**Source data**
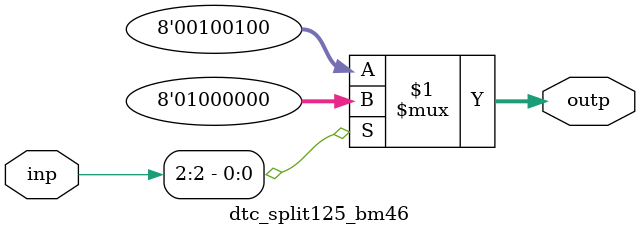
<source format=v>
module dtc_split125_bm46 (
	input  wire [5-1:0] inp,
	output wire [8-1:0] outp
);


	assign outp = (inp[2]) ? 8'b01000000 : 8'b00100100;

endmodule
</source>
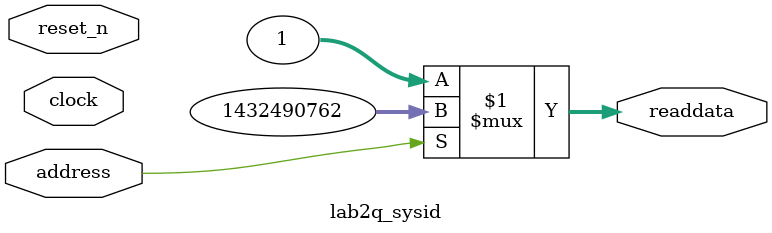
<source format=v>

`timescale 1ns / 1ps
// synthesis translate_on

// turn off superfluous verilog processor warnings 
// altera message_level Level1 
// altera message_off 10034 10035 10036 10037 10230 10240 10030 

module lab2q_sysid (
               // inputs:
                address,
                clock,
                reset_n,

               // outputs:
                readdata
             )
;

  output  [ 31: 0] readdata;
  input            address;
  input            clock;
  input            reset_n;

  wire    [ 31: 0] readdata;
  //control_slave, which is an e_avalon_slave
  assign readdata = address ? 1432490762 : 1;

endmodule




</source>
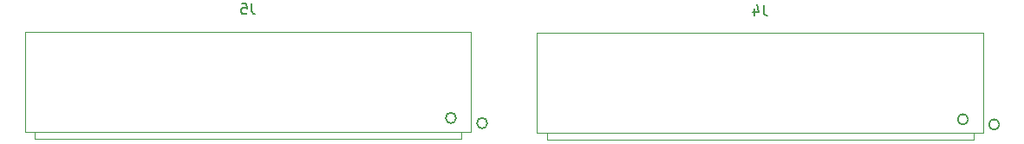
<source format=gbr>
G04 #@! TF.GenerationSoftware,KiCad,Pcbnew,(5.1.5)-3*
G04 #@! TF.CreationDate,2020-07-15T17:56:55-04:00*
G04 #@! TF.ProjectId,dmf_relay_board,646d665f-7265-46c6-9179-5f626f617264,rev?*
G04 #@! TF.SameCoordinates,Original*
G04 #@! TF.FileFunction,Legend,Bot*
G04 #@! TF.FilePolarity,Positive*
%FSLAX46Y46*%
G04 Gerber Fmt 4.6, Leading zero omitted, Abs format (unit mm)*
G04 Created by KiCad (PCBNEW (5.1.5)-3) date 2020-07-15 17:56:55*
%MOMM*%
%LPD*%
G04 APERTURE LIST*
%ADD10C,0.120000*%
%ADD11C,0.150000*%
G04 APERTURE END LIST*
D10*
X116074380Y-98159540D02*
X116074380Y-97471540D01*
X157730380Y-98159540D02*
X116074380Y-98159540D01*
X157730380Y-97471540D02*
X157730380Y-98159540D01*
D11*
X157222380Y-96127540D02*
G75*
G03X157222380Y-96127540I-508000J0D01*
G01*
X160270380Y-96635540D02*
G75*
G03X160270380Y-96635540I-508000J0D01*
G01*
D10*
X158677380Y-97471540D02*
X115127380Y-97471540D01*
X115127380Y-87671540D02*
X158677380Y-87671540D01*
X115127380Y-87671540D02*
X115127380Y-97471540D01*
X158677380Y-87671540D02*
X158677380Y-97471540D01*
X166073380Y-98286540D02*
X166073380Y-97598540D01*
X207729380Y-98286540D02*
X166073380Y-98286540D01*
X207729380Y-97598540D02*
X207729380Y-98286540D01*
D11*
X207221380Y-96254540D02*
G75*
G03X207221380Y-96254540I-508000J0D01*
G01*
X210269380Y-96762540D02*
G75*
G03X210269380Y-96762540I-508000J0D01*
G01*
D10*
X208676380Y-97598540D02*
X165126380Y-97598540D01*
X165126380Y-87798540D02*
X208676380Y-87798540D01*
X165126380Y-87798540D02*
X165126380Y-97598540D01*
X208676380Y-87798540D02*
X208676380Y-97598540D01*
D11*
X137235713Y-84911920D02*
X137235713Y-85626206D01*
X137283332Y-85769063D01*
X137378570Y-85864301D01*
X137521427Y-85911920D01*
X137616665Y-85911920D01*
X136283332Y-84911920D02*
X136759522Y-84911920D01*
X136807141Y-85388111D01*
X136759522Y-85340492D01*
X136664284Y-85292873D01*
X136426189Y-85292873D01*
X136330951Y-85340492D01*
X136283332Y-85388111D01*
X136235713Y-85483349D01*
X136235713Y-85721444D01*
X136283332Y-85816682D01*
X136330951Y-85864301D01*
X136426189Y-85911920D01*
X136664284Y-85911920D01*
X136759522Y-85864301D01*
X136807141Y-85816682D01*
X187234713Y-85038920D02*
X187234713Y-85753206D01*
X187282332Y-85896063D01*
X187377570Y-85991301D01*
X187520427Y-86038920D01*
X187615665Y-86038920D01*
X186329951Y-85372254D02*
X186329951Y-86038920D01*
X186568046Y-84991301D02*
X186806141Y-85705587D01*
X186187094Y-85705587D01*
M02*

</source>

**Your objective**
Give only the number of lines above that hold the string "altera".

**Result of this task**
2